Like I said, writers is nuts.

In other news, the short story? Still not finished. But close! Oh, so close.1

  1. I hope. []
Apr 142007
 

This past week I have:

:: committed follicular folly — I have a fringe. (I don't know if Americans would call it "bangs" or not, as I've never quite wrapped my head around what bangs, exactly, are.) It's one of those fringes that's too long to be worn as a fringe and has to be swept off to the side, but yes, fringe. It tickles and itches. It also draws compliments. It requires styling so it dries right. It also draws compliments. The eternal dilemma: looking good for others, or laziness.

:: eaten far too much chocolate. In one spectacular fall from grace, I actually managed to consume an entire red tulip white chocolate rabbit — 200g — in one day. Not my cleverest move.

:: been rather stunned by the question What about work? Don't you meet any nice men through work?.1

:: discovered a distinct lack of availability in oaten hay. How is the powerbunny supposed to maintain a trim figure if the pet stores insist on selling only lucerne hay?

I don't really like not having a novel to work on. There's all this extra space in my brain, and nothing quite fills it up right. I've been wrangling that short story in the meantime — just like the original draft, and every other attempted revision, it's taking longer than I thought possible. It also now bears little to no resemblance to the original version, which is a strange and slightly jagged thought. But sometimes, what you need to get the story started, isn't needed to make the story live.

  1. To fully appreciate this, you need to understand I work at an IVF clinic. The men I meet through work? Are trying to impregnate wives and girlfriends. []
 Posted by at 12:38 pm
Apr 082007
 

Lolling about with an Agatha Christie novel, mindless and unhurried shopping errands (the car has new! wiper! blades!), and absolutely nary a thought about any of my stories…

So that's what a couple of days off, guilt-free, are like.

On the whole, I approve. Once I fought my way through the restless jitters, and the belief that I really should be doing something, turns out it is possible to relax into the flow of things. I should do it more often.

Mind you, I didn't manage the "nary a thought about any of my stories" part quite so well. One day, in fact. One day without needling at plot issues for the next novel hiding in the back of my brain, and then yesterday I was back at it, plaguing myself with questions. (The "why?" game is quite tedious when played with a child; when played with your own mind, it can be just as tedious.) Still, a day off is a good thing.
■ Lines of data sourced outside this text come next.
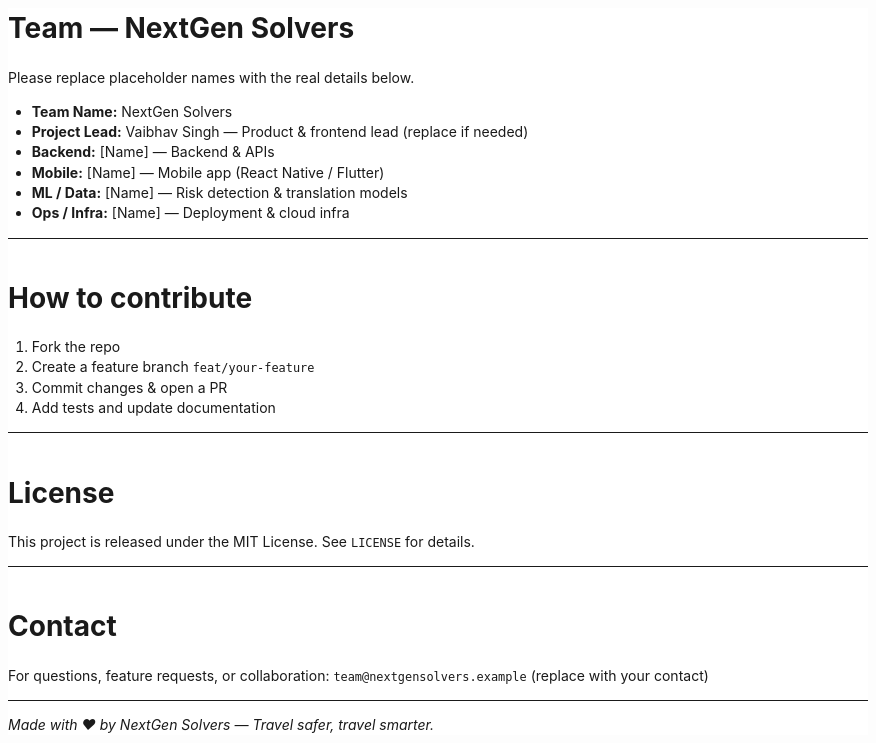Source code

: # Team — NextGen Solvers

Please replace placeholder names with the real details below.

- **Team Name:** NextGen Solvers
- **Project Lead:** Vaibhav Singh — Product & frontend lead (replace if needed)
- **Backend:** [Name] — Backend & APIs
- **Mobile:** [Name] — Mobile app (React Native / Flutter)
- **ML / Data:** [Name] — Risk detection & translation models
- **Ops / Infra:** [Name] — Deployment & cloud infra

---

# How to contribute

1. Fork the repo
2. Create a feature branch `feat/your-feature`
3. Commit changes & open a PR
4. Add tests and update documentation

---

# License

This project is released under the MIT License. See `LICENSE` for details.

---

# Contact

For questions, feature requests, or collaboration: `team@nextgensolvers.example` (replace with your contact)

---

*Made with ❤️ by NextGen Solvers — Travel safer, travel smarter.*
In the meantime, I think it's time to read some more awesomeness. I have a brief window of opportunity before whatever I write next rises up to consume me and demand I read nothing, and my to-read shelf is bereft of novels.

So: suggestions? What is awesome? What should I read next?

 Posted by at 7:12 pm
Apr 012007
 

We have book. We have book delivered to beta-readers.

We have author, stuck in post-novel restlessness. (The ennui either hasn't hit yet, or has passed already in those last two nights I spent virtually comatose. Only time will tell.)

It's a strange, and largely useless, state of mind. I want to work on — and finish! finish! — everything I have. But of course I can't settle. And my focus is just slightly skewed. And I keep skipping back and forth, writing snippets out of order. (My writing peeps will be horrified. All their good work, trying to stop me writing scattershot, and here I am falling off the wagon. Again.)

I've been working on a short story I originally wrote in Octoberish last year. I've started revising it a couple of times since, but had to put it aside because it just wasn't settling right, somewhere inside my head. I don't know if today's efforts are more of the same or if they're working at last. I'm going to hope for the latter. Writers is nuts, and writing is nuts.

Also? It's the end of summer. My right arm is (slightly) tanned, and my left arm is not. Guess whose car windows aren't tinted?